> _WORK INSTRUCTIONS_
Pull every line with the word "down" out of the entries below.

> _DATA_
━━━━━━━━

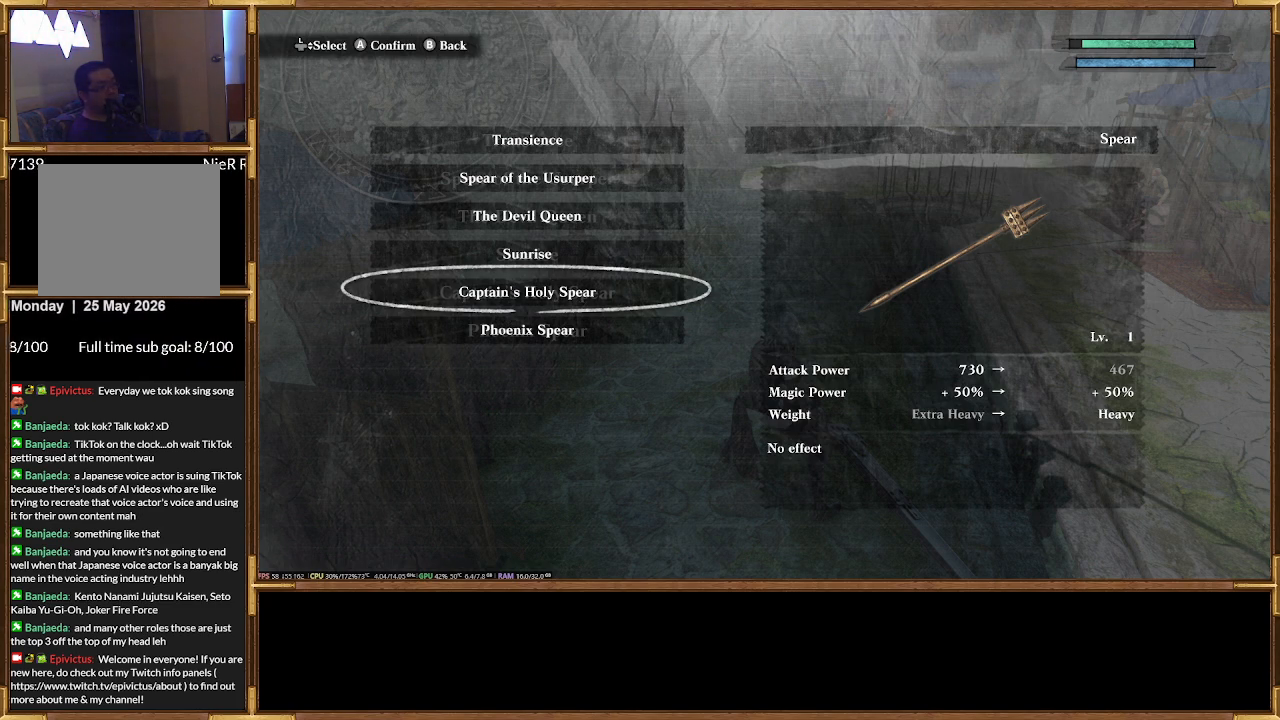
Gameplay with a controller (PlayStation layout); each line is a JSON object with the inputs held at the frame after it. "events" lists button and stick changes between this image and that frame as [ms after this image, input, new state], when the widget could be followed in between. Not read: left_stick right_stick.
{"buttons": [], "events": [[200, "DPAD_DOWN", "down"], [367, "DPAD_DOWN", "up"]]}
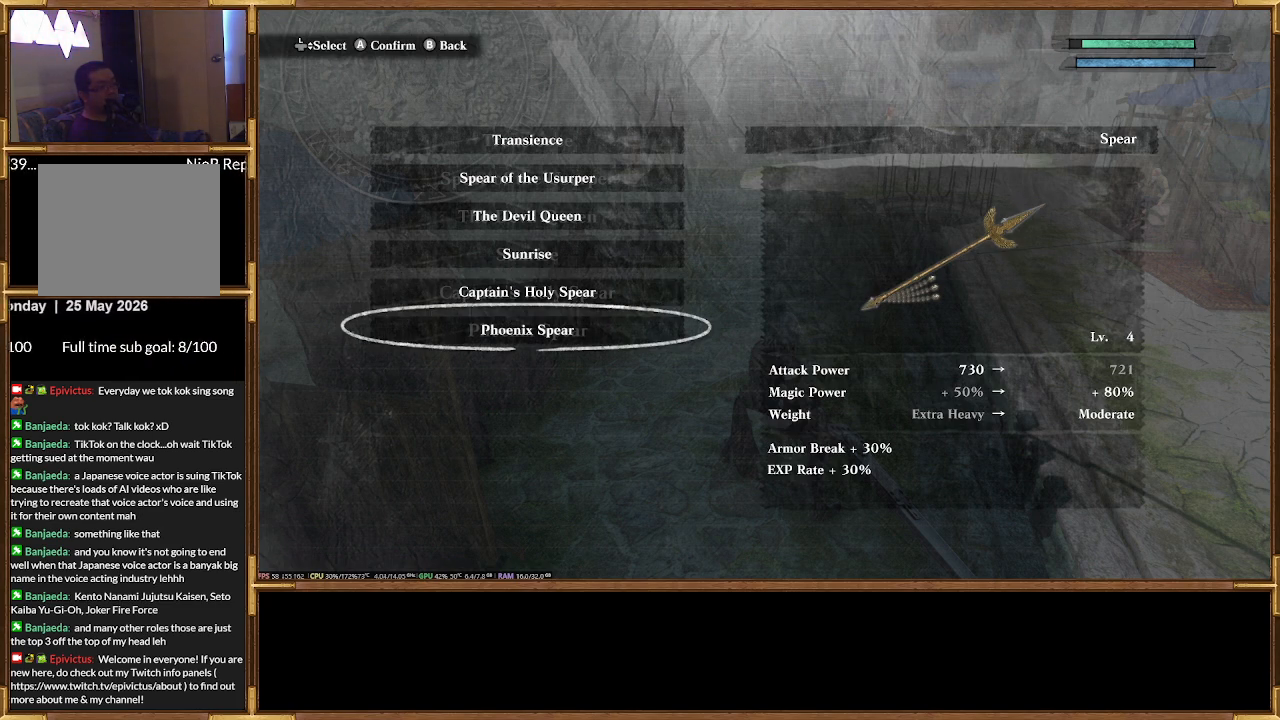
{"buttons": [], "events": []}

━━━━━━━━

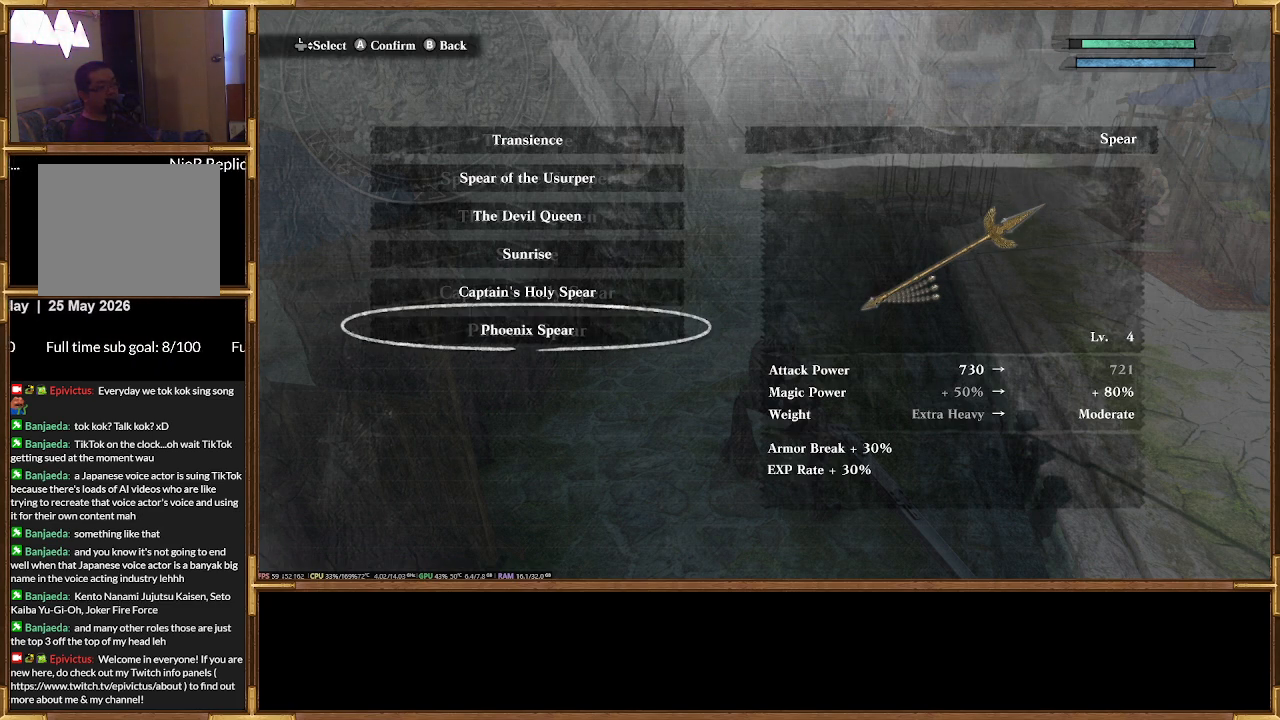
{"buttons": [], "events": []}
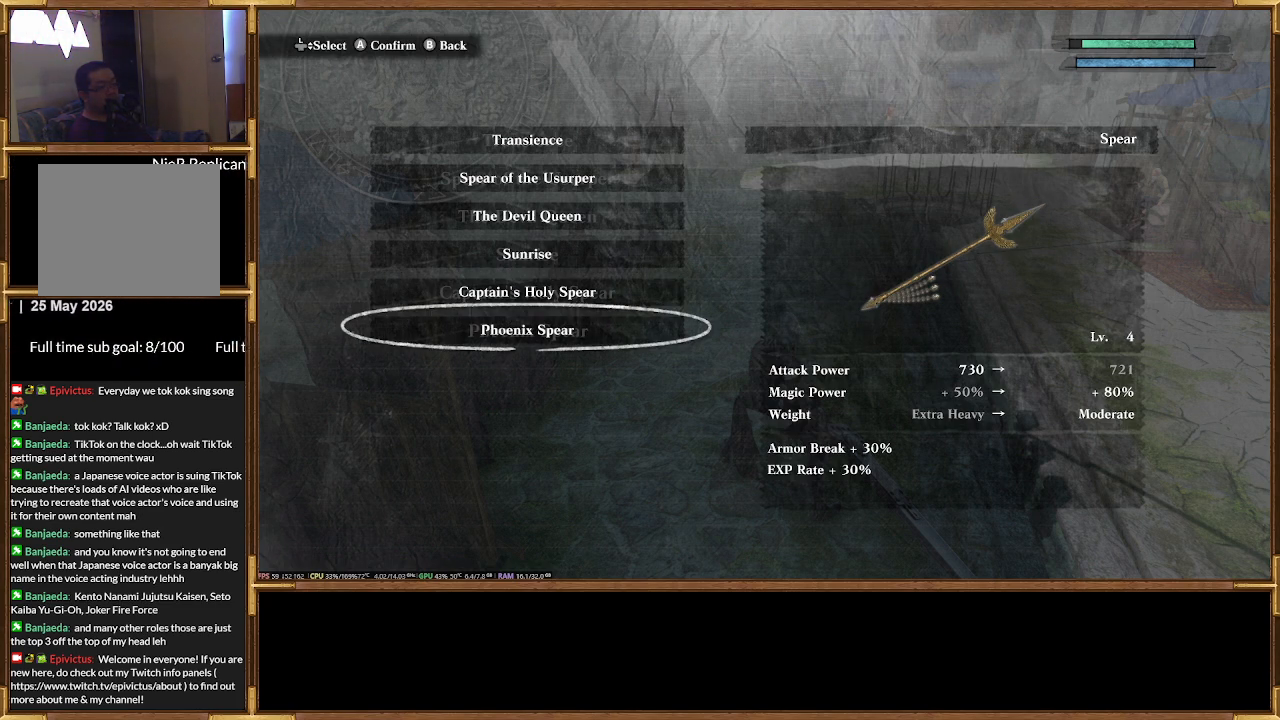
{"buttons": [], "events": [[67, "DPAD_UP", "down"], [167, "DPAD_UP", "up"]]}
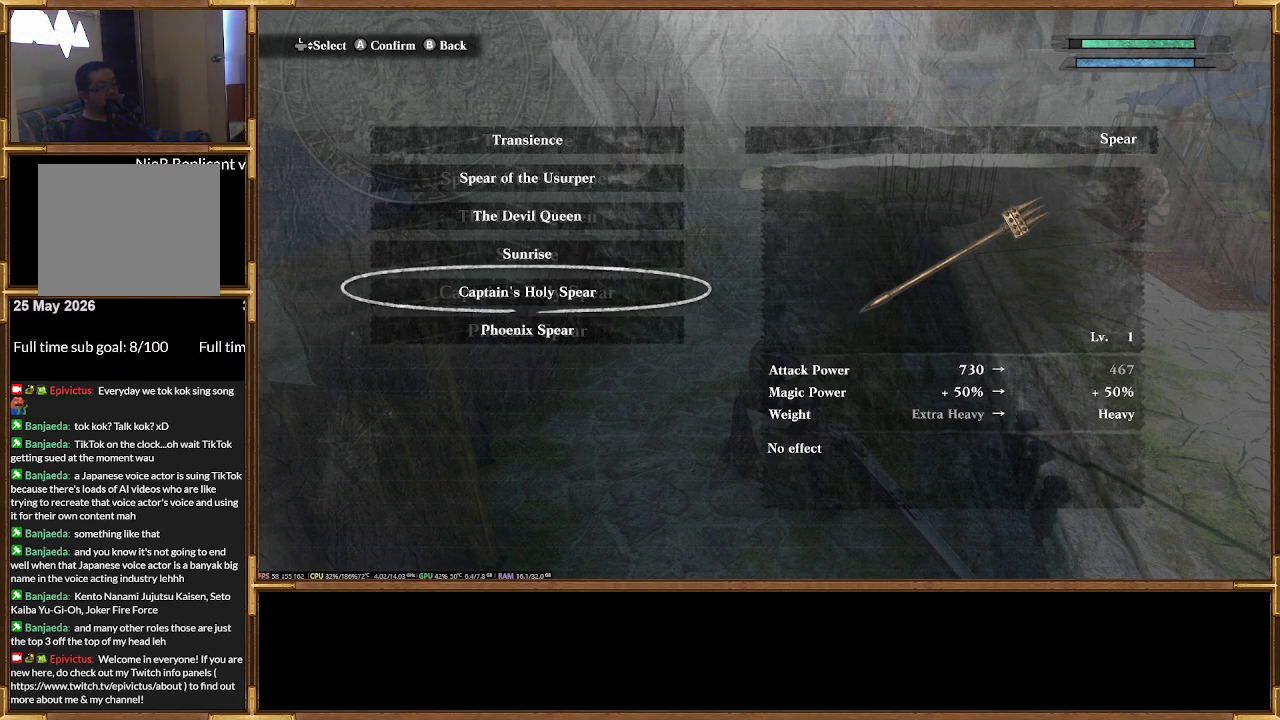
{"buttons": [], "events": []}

━━━━━━━━

> _TASK RESULT_
{"buttons": [], "events": [[200, "DPAD_DOWN", "down"], [367, "DPAD_DOWN", "up"]]}
{"buttons": [], "events": [[67, "DPAD_UP", "down"], [167, "DPAD_UP", "up"]]}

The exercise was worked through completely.